Exercise description ▸ A complete copy of the entries, exactly as written, is the expected result.

Given entries ▸
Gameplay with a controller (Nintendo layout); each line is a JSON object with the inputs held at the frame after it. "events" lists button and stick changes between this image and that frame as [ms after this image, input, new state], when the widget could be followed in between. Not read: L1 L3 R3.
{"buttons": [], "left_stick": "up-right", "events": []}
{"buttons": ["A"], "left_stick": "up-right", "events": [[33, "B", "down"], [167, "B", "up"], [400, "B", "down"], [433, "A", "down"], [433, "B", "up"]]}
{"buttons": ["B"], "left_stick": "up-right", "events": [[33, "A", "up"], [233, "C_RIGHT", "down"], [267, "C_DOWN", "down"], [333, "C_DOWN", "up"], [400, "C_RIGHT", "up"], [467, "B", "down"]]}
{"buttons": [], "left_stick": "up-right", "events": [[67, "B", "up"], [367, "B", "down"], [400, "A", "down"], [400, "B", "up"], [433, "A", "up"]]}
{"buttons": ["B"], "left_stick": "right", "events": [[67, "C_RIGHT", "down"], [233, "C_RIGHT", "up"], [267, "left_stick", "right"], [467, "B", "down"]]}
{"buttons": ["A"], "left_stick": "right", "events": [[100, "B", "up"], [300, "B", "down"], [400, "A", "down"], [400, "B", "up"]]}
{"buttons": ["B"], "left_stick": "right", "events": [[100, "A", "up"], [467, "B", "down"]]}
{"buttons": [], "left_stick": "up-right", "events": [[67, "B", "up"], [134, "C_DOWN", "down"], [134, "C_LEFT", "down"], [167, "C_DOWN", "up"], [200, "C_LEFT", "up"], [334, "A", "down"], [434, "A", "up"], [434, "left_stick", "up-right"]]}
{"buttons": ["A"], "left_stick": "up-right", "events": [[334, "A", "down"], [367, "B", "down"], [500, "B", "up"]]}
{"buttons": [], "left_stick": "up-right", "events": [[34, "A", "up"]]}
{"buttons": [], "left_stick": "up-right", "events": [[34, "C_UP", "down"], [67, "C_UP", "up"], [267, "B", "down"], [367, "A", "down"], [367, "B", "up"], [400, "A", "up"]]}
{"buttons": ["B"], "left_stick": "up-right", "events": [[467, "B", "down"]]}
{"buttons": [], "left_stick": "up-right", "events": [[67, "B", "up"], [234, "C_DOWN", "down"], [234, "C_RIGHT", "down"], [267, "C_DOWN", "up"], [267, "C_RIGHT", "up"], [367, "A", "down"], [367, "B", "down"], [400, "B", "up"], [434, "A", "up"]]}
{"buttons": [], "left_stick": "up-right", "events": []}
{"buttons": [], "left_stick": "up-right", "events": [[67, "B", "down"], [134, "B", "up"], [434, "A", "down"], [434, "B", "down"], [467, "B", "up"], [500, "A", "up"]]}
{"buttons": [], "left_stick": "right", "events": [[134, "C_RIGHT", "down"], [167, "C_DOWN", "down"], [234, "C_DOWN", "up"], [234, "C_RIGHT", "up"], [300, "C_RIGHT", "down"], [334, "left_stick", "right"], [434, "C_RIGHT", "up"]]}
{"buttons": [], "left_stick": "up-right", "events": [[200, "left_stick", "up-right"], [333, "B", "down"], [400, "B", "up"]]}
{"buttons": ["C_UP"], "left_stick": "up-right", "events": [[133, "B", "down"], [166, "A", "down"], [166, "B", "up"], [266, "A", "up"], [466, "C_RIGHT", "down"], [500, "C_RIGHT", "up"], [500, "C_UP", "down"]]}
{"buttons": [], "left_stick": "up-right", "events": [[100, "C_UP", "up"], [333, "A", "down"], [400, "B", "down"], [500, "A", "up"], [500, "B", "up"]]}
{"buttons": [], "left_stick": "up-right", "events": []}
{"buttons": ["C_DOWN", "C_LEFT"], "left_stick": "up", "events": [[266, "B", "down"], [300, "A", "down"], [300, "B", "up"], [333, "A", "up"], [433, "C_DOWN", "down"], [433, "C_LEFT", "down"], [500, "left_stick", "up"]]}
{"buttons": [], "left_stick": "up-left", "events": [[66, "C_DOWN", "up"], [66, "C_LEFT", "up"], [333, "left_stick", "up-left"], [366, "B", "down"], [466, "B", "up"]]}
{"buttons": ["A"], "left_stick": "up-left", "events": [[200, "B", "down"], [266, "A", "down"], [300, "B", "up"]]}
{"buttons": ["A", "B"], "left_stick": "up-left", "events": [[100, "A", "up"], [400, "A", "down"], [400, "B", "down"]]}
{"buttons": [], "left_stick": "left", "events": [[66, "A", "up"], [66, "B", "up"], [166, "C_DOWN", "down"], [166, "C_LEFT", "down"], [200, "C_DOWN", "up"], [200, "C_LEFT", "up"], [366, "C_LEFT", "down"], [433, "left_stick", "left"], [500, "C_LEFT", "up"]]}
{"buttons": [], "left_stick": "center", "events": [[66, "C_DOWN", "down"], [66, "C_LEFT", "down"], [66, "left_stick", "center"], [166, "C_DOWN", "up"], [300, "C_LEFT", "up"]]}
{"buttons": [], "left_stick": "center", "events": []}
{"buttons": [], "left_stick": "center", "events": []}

The answer ▸
Gameplay with a controller (Nintendo layout); each line is a JSON object with the inputs held at the frame after it. "events" lists button and stick changes between this image and that frame as [ms after this image, input, new state], when the widget could be followed in between. Not read: L1 L3 R3.
{"buttons": [], "left_stick": "up-right", "events": []}
{"buttons": ["A"], "left_stick": "up-right", "events": [[33, "B", "down"], [167, "B", "up"], [400, "B", "down"], [433, "A", "down"], [433, "B", "up"]]}
{"buttons": ["B"], "left_stick": "up-right", "events": [[33, "A", "up"], [233, "C_RIGHT", "down"], [267, "C_DOWN", "down"], [333, "C_DOWN", "up"], [400, "C_RIGHT", "up"], [467, "B", "down"]]}
{"buttons": [], "left_stick": "up-right", "events": [[67, "B", "up"], [367, "B", "down"], [400, "A", "down"], [400, "B", "up"], [433, "A", "up"]]}
{"buttons": ["B"], "left_stick": "right", "events": [[67, "C_RIGHT", "down"], [233, "C_RIGHT", "up"], [267, "left_stick", "right"], [467, "B", "down"]]}
{"buttons": ["A"], "left_stick": "right", "events": [[100, "B", "up"], [300, "B", "down"], [400, "A", "down"], [400, "B", "up"]]}
{"buttons": ["B"], "left_stick": "right", "events": [[100, "A", "up"], [467, "B", "down"]]}
{"buttons": [], "left_stick": "up-right", "events": [[67, "B", "up"], [134, "C_DOWN", "down"], [134, "C_LEFT", "down"], [167, "C_DOWN", "up"], [200, "C_LEFT", "up"], [334, "A", "down"], [434, "A", "up"], [434, "left_stick", "up-right"]]}
{"buttons": ["A"], "left_stick": "up-right", "events": [[334, "A", "down"], [367, "B", "down"], [500, "B", "up"]]}
{"buttons": [], "left_stick": "up-right", "events": [[34, "A", "up"]]}
{"buttons": [], "left_stick": "up-right", "events": [[34, "C_UP", "down"], [67, "C_UP", "up"], [267, "B", "down"], [367, "A", "down"], [367, "B", "up"], [400, "A", "up"]]}
{"buttons": ["B"], "left_stick": "up-right", "events": [[467, "B", "down"]]}
{"buttons": [], "left_stick": "up-right", "events": [[67, "B", "up"], [234, "C_DOWN", "down"], [234, "C_RIGHT", "down"], [267, "C_DOWN", "up"], [267, "C_RIGHT", "up"], [367, "A", "down"], [367, "B", "down"], [400, "B", "up"], [434, "A", "up"]]}
{"buttons": [], "left_stick": "up-right", "events": []}
{"buttons": [], "left_stick": "up-right", "events": [[67, "B", "down"], [134, "B", "up"], [434, "A", "down"], [434, "B", "down"], [467, "B", "up"], [500, "A", "up"]]}
{"buttons": [], "left_stick": "right", "events": [[134, "C_RIGHT", "down"], [167, "C_DOWN", "down"], [234, "C_DOWN", "up"], [234, "C_RIGHT", "up"], [300, "C_RIGHT", "down"], [334, "left_stick", "right"], [434, "C_RIGHT", "up"]]}
{"buttons": [], "left_stick": "up-right", "events": [[200, "left_stick", "up-right"], [333, "B", "down"], [400, "B", "up"]]}
{"buttons": ["C_UP"], "left_stick": "up-right", "events": [[133, "B", "down"], [166, "A", "down"], [166, "B", "up"], [266, "A", "up"], [466, "C_RIGHT", "down"], [500, "C_RIGHT", "up"], [500, "C_UP", "down"]]}
{"buttons": [], "left_stick": "up-right", "events": [[100, "C_UP", "up"], [333, "A", "down"], [400, "B", "down"], [500, "A", "up"], [500, "B", "up"]]}
{"buttons": [], "left_stick": "up-right", "events": []}
{"buttons": ["C_DOWN", "C_LEFT"], "left_stick": "up", "events": [[266, "B", "down"], [300, "A", "down"], [300, "B", "up"], [333, "A", "up"], [433, "C_DOWN", "down"], [433, "C_LEFT", "down"], [500, "left_stick", "up"]]}
{"buttons": [], "left_stick": "up-left", "events": [[66, "C_DOWN", "up"], [66, "C_LEFT", "up"], [333, "left_stick", "up-left"], [366, "B", "down"], [466, "B", "up"]]}
{"buttons": ["A"], "left_stick": "up-left", "events": [[200, "B", "down"], [266, "A", "down"], [300, "B", "up"]]}
{"buttons": ["A", "B"], "left_stick": "up-left", "events": [[100, "A", "up"], [400, "A", "down"], [400, "B", "down"]]}
{"buttons": [], "left_stick": "left", "events": [[66, "A", "up"], [66, "B", "up"], [166, "C_DOWN", "down"], [166, "C_LEFT", "down"], [200, "C_DOWN", "up"], [200, "C_LEFT", "up"], [366, "C_LEFT", "down"], [433, "left_stick", "left"], [500, "C_LEFT", "up"]]}
{"buttons": [], "left_stick": "center", "events": [[66, "C_DOWN", "down"], [66, "C_LEFT", "down"], [66, "left_stick", "center"], [166, "C_DOWN", "up"], [300, "C_LEFT", "up"]]}
{"buttons": [], "left_stick": "center", "events": []}
{"buttons": [], "left_stick": "center", "events": []}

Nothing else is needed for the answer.